Library Imports
from pyspark.sql import SparkSession
from pyspark.sql.window import Window
from pyspark.sql import functions as F
from datetime import datetime
Template
spark = (
SparkSession.builder
.master("local")
.appName("Exploring Joins")
.config("spark.some.config.option", "some-value")
.getOrCreate()
)
sc = spark.sparkContext
Initial Datasets
pets = spark.createDataFrame(
[
(1, 1, datetime(2018, 1, 1, 1 ,1, 1), 'Bear', 5),
(2, 1, datetime(2015, 1, 1, 1 ,1, 1), 'Chewie', 10),
(3, 1, datetime(2015, 1, 1, 1 ,1, 1), 'Roger', 15),
], ['id', 'breed_id', 'birthday', 'nickname', 'age']
)
pets.toPandas()
id | breed_id | nickname | age | |
---|---|---|---|---|
0 | 1 | 1 | Bear | 5 |
1 | 2 | 1 | Chewie | 10 |
2 | 3 | 1 | Roger | 15 |
Scenario #1
No orderBy
specified for window
object.
window_1 = Window.partitionBy('breed_id')
df_1 = pets.withColumn('foo', (F.sum(F.col('age')).over(window_1)))
df_1.toPandas()
id | breed_id | nickname | age | foo | |
---|---|---|---|---|---|
0 | 1 | 1 | Bear | 5 | 30 |
1 | 2 | 1 | Chewie | 10 | 30 |
2 | 3 | 1 | Roger | 15 | 30 |
Scenario #2
orderBy
with no rowsBetween
specified for window
object.
window_2 = (
Window
.partitionBy('breed_id')
.orderBy(F.col('id'))
)
df_2 = pets.withColumn('foo', (F.sum(F.col('age')).over(window_2)))
df_2.toPandas()
id | breed_id | nickname | age | foo | |
---|---|---|---|---|---|
0 | 1 | 1 | Bear | 5 | 5 |
1 | 2 | 1 | Chewie | 10 | 15 |
2 | 3 | 1 | Roger | 15 | 30 |
Scenario #3
orderBy
with a rowsBetween(Window.unboundedPreceding, Window.unboundedFollowing)
specified for window
object.
window_3 = (
Window
.partitionBy('breed_id')
.orderBy(F.col('id'))
.rowsBetween(Window.unboundedPreceding, Window.unboundedFollowing)
)
df_3 = pets.withColumn('foo', (F.sum(F.col('age')).over(window_3)))
df_3.toPandas()
id | breed_id | nickname | age | foo | |
---|---|---|---|---|---|
0 | 1 | 1 | Bear | 5 | 30 |
1 | 2 | 1 | Chewie | 10 | 30 |
2 | 3 | 1 | Roger | 15 | 30 |
Why is This?
df_1.explain()
== Physical Plan ==
Window [sum(age#3L) windowspecdefinition(breed_id#1L, specifiedwindowframe(RowFrame, unboundedpreceding$(), unboundedfollowing$())) AS foo#9L], [breed_id#1L]

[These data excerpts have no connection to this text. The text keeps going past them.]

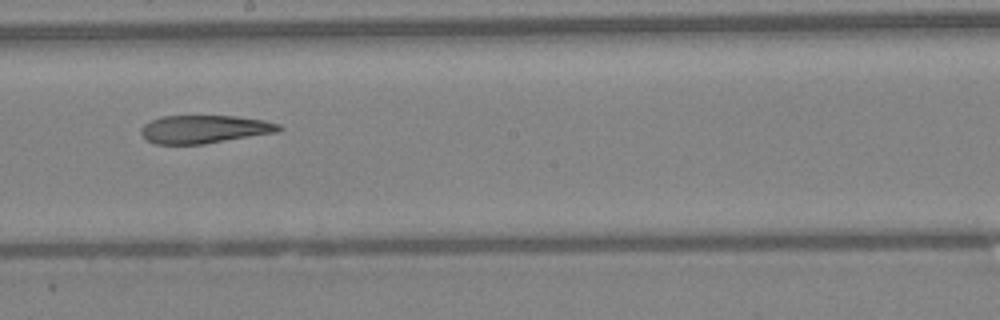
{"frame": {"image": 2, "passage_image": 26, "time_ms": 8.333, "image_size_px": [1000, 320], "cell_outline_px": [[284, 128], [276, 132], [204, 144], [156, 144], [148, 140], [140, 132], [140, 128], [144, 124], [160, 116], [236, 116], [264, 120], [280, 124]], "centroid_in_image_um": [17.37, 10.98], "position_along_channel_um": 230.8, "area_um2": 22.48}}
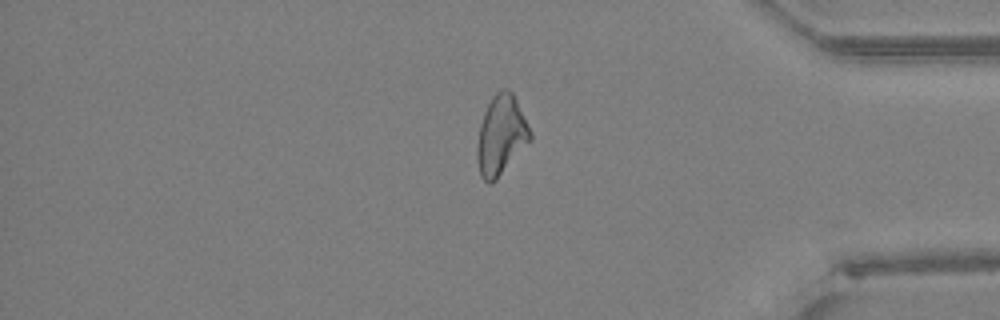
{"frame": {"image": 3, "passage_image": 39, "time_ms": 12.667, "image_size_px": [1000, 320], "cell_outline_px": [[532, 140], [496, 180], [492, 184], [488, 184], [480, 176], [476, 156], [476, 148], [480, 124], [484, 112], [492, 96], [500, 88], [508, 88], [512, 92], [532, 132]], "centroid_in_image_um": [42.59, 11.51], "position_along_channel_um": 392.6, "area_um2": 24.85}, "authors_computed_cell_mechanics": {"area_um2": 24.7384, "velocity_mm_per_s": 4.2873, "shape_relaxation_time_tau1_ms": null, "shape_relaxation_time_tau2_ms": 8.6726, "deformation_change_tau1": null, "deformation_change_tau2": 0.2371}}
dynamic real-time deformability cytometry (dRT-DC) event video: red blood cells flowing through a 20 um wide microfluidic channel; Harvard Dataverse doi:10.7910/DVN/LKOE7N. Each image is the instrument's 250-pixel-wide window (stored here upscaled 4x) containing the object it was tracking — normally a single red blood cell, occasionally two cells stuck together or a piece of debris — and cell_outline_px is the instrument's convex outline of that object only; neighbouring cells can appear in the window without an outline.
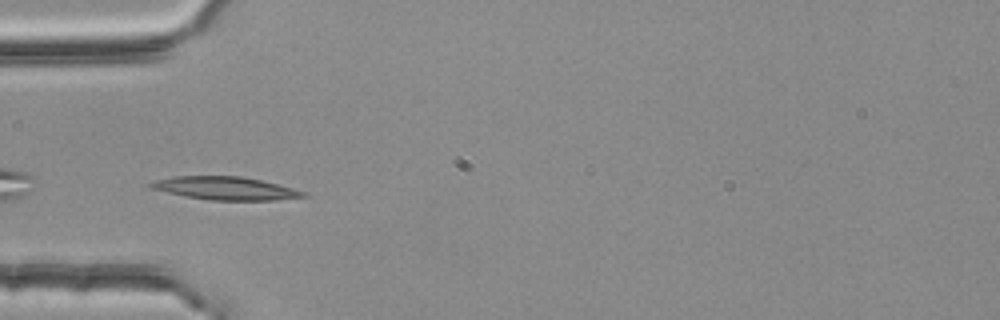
{"species": "common noctule bat (a hibernating species)", "species_latin": "Nyctalus noctula", "temperature_condition": "room temperature", "stored_images_in_passage": 27, "camera_frame_rate_fps": 3000, "um_per_image_px": 0.085, "animal": {"sex": "female", "body_mass_g": 25.1}, "frame": {"image": 1, "passage_image": 1, "time_ms": 0.0, "image_size_px": [1000, 320], "cell_outline_px": [[308, 196], [272, 200], [208, 200], [184, 196], [152, 188], [148, 184], [152, 180], [172, 176], [240, 176], [260, 180], [308, 192]], "centroid_in_image_um": [19.13, 16.0], "position_along_channel_um": 65.9, "area_um2": 20.4}}
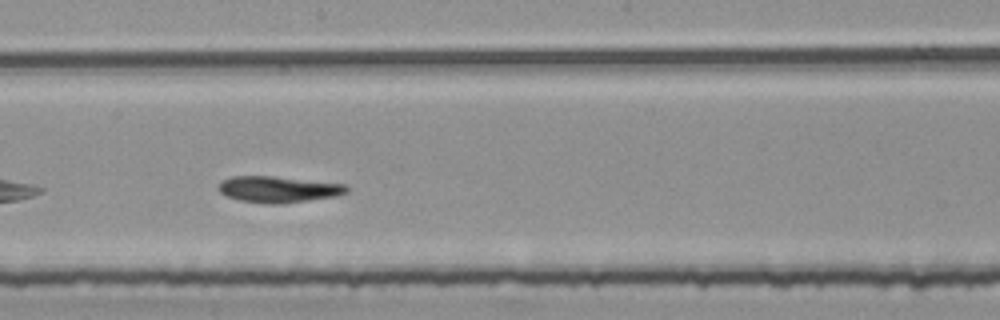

+- *(1) Sort [breed_id#1L ASC NULLS FIRST], false, 0
+- Exchange hashpartitioning(breed_id#1L, 200)
+- Scan ExistingRDD[id#0L,breed_id#1L,nickname#2,age#3L]
df_2.explain()
== Physical Plan ==
Window [sum(age#3L) windowspecdefinition(breed_id#1L, id#0L ASC NULLS FIRST, specifiedwindowframe(RangeFrame, unboundedpreceding$(), currentrow$())) AS foo#216L], [breed_id#1L], [id#0L ASC NULLS FIRST]
+- *(1) Sort [breed_id#1L ASC NULLS FIRST, id#0L ASC NULLS FIRST], false, 0
+- Exchange hashpartitioning(breed_id#1L, 200)
+- Scan ExistingRDD[id#0L,breed_id#1L,nickname#2,age#3L]
df_3.explain()
== Physical Plan ==
Window [sum(age#3L) windowspecdefinition(breed_id#1L, id#0L ASC NULLS FIRST, specifiedwindowframe(RowFrame, unboundedpreceding$(), unboundedfollowing$())) AS foo#423L], [breed_id#1L], [id#0L ASC NULLS FIRST]
+- *(1) Sort [breed_id#1L ASC NULLS FIRST, id#0L ASC NULLS FIRST], false, 0
+- Exchange hashpartitioning(breed_id#1L, 200)
+- Scan ExistingRDD[id#0L,breed_id#1L,nickname#2,age#3L]
TL;DR
By looking at the Physical Plan, the default behaviour for Window.partitionBy('col_1').orderBy('col_2')
without a .rowsBetween()
is to do .rowsBetween(Window.unboundedPreceding, Window.currentRow)
.
Looking at the scala code we can see that this is indeed the default and intended behavior, https://github.com/apache/spark/blob/master/sql/core/src/main/scala/org/apache/spark/sql/expressions/Window.scala#L36-L38.
* @note When ordering is not defined, an unbounded window frame (rowFrame, unboundedPreceding,
* unboundedFollowing) is used by default. When ordering is defined, a growing window frame
* (rangeFrame, unboundedPreceding, currentRow) is used by default.
Problem: This will cause problems if you're care about all the rows in the partitions.